(Exercise requirements)
Update every item below by replacing "chart" with "graph" and keeping all other text the same. Leave the pictures out of your answer.

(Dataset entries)

========================================================================

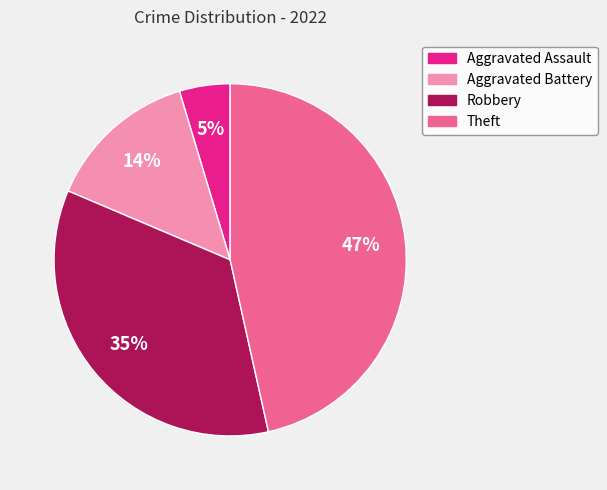

Between Aggravated Battery and Robbery, which is larger?

Robbery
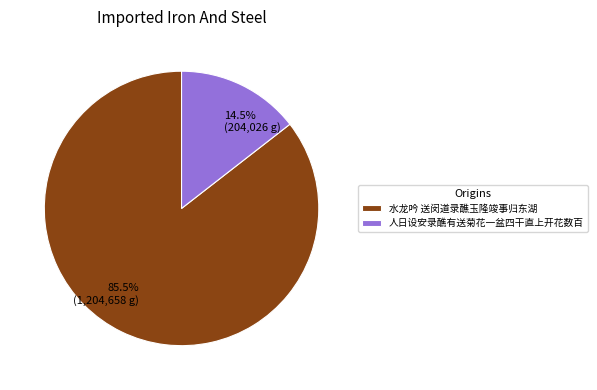

How many slices are in this pie chart?

2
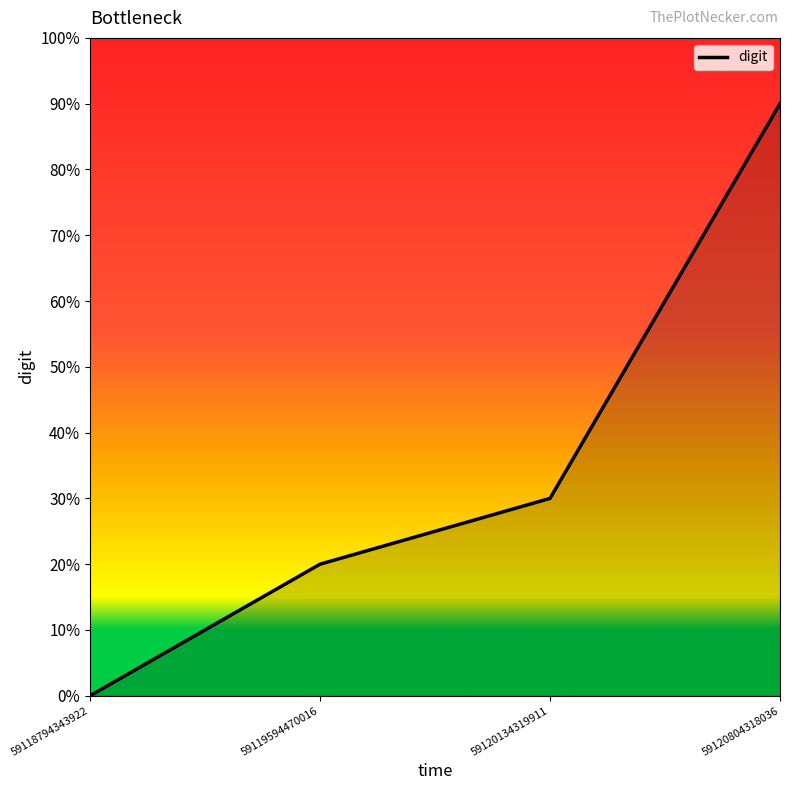

What is the maximum value shown in the chart?

9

========================================================================

(Reply)
Between Aggravated Battery and Robbery, which is larger?

Robbery

How many slices are in this pie graph?

2

What is the maximum value shown in the graph?

9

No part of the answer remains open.